2. Consumer Theory
Along with what to buy, another key decision that we make every day as economic agents is how much to work and how much to relax. The decision about supplying labor can be analyzed with the same tools used to analyze the market for pizza or movies, and we call this the analysis of the labor market. This lecture provides an overview of the economics of the labor market.
The labour supply is the total hours (adjusted for intensity of effort) that workers wish to work at a given real wage rate. It is frequently represented graphically by a labour supply curve, which shows hypothetical wage rates plotted vertically and the amount of labour that an individual or group of individuals is willing to supply at that wage rate plotted horizontally.
This Backward bending supply curve of labour supply curve shows how the change in real wage rates affects the number of hours worked by employees.
Labour supply curves derived from the 'labour-leisure' trade-off. More hours worked earn higher incomes, but necessitate a cut in the amount of leisure that workers enjoy. Consequently, there are two effects on the amount of labour desired to be supplied due to a change in the real wage rate. As, for example, the real wage rate rises the opportunity cost of leisure increases. This tends to make workers supply more labour (the "substitution effect"). However, also as the real wage rate rises, workers earn a higher income for a given number of hours. If leisure is a normal good—the demand for it increases as income increases—this increase in income tends to make workers supply less labour so they can "spend" the higher income on leisure (the "income effect").
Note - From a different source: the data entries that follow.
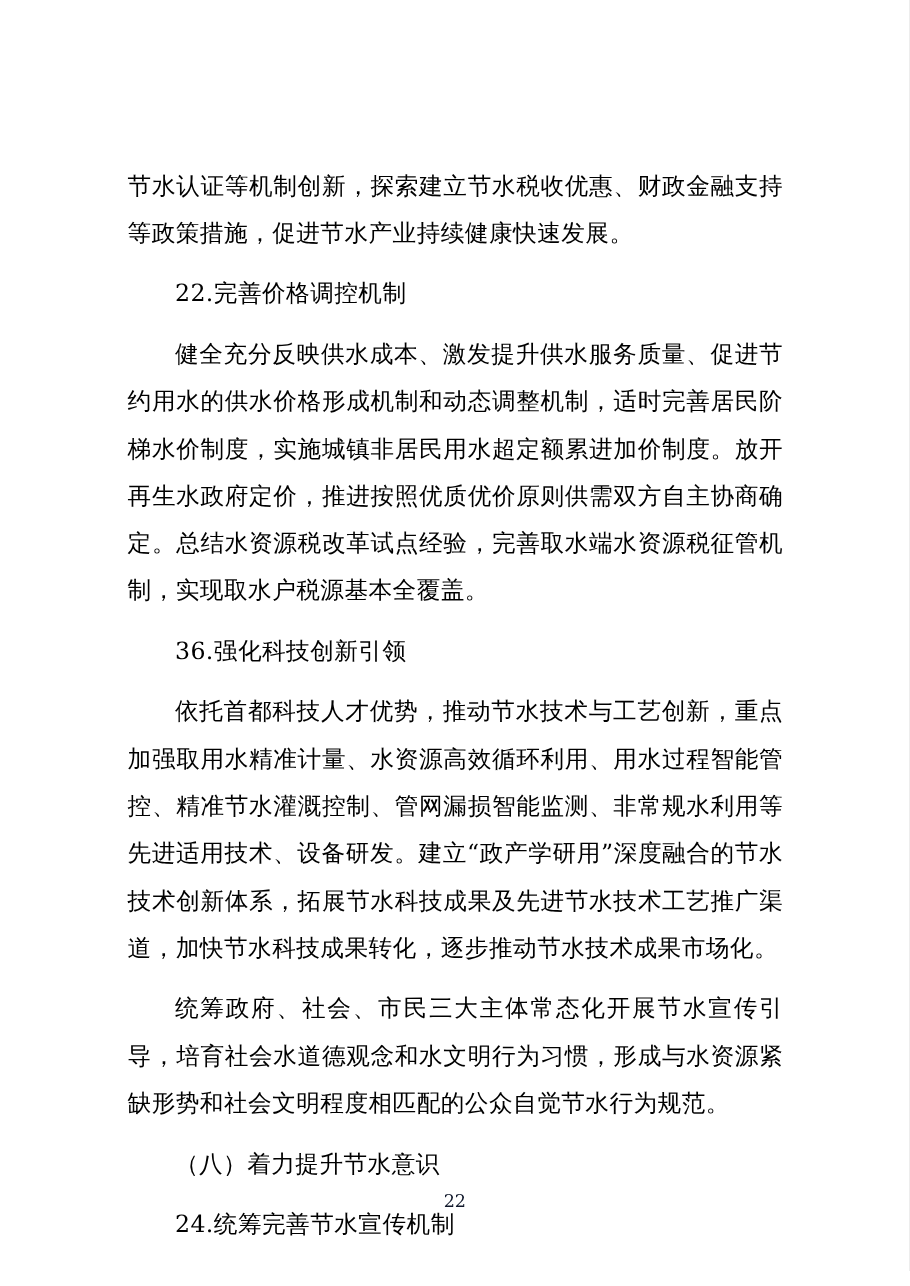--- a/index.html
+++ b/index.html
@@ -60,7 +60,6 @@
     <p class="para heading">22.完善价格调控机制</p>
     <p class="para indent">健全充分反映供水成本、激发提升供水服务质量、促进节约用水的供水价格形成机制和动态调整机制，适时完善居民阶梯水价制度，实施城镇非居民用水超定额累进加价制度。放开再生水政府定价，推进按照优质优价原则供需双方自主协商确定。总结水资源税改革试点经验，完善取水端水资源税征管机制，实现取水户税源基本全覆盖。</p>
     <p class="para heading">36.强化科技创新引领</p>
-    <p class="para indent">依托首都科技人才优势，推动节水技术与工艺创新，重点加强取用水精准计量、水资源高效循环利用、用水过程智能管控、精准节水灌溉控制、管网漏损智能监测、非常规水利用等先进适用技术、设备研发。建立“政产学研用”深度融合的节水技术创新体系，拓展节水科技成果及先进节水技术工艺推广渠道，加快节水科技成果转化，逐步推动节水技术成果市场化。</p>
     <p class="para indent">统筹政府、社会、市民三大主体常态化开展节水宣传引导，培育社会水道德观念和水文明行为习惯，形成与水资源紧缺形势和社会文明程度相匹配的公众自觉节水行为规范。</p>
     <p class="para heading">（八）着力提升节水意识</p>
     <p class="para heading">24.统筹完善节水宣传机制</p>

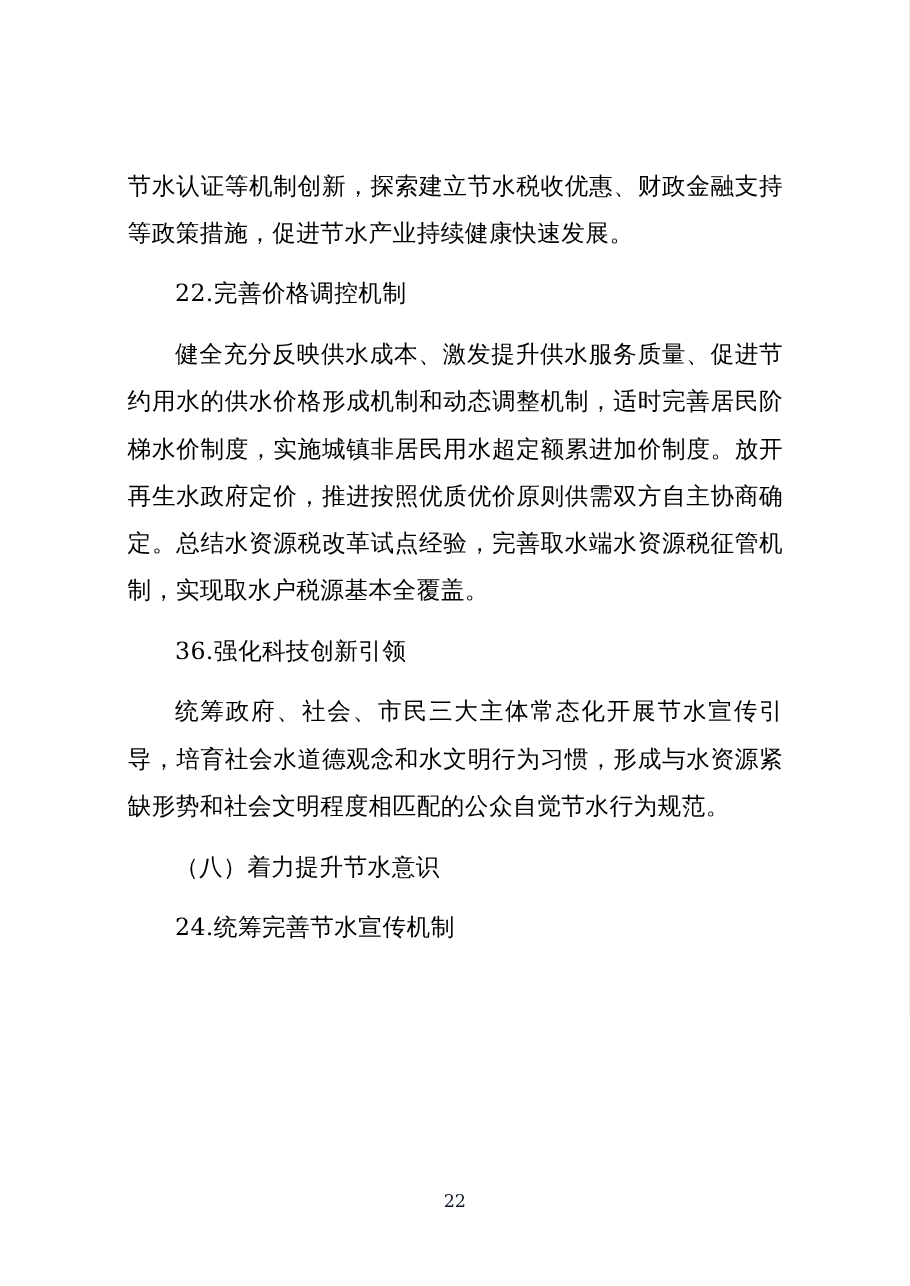--- a/index.html
+++ b/index.html
@@ -48,7 +48,7 @@
     text-align: center;
     font-family: "DejaVu Serif", "Liberation Serif", serif;
     font-size: 16px;
-    color: #0f172a;
+    color: #8b5cf6;
   }
 </style>
 </head>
If the substitution effect is stronger than the income effect then the labour supply slopes upward. If, beyond a certain wage rate, the income effect is stronger than the substitution effect, then the labour supply curve bends backward.
From a Marxist view, a labour supply is a core requirement in a capitalist society. To avoid labour shortage and ensure a labour supply, a large portion of the population must not possess sources of self-provisioning, which would let them be independent—and they must instead, to survive, be compelled to sell their labour for a subsistence wage. In the pre-industrial economies wage labour was generally undertaken only by those with little or no land of their own.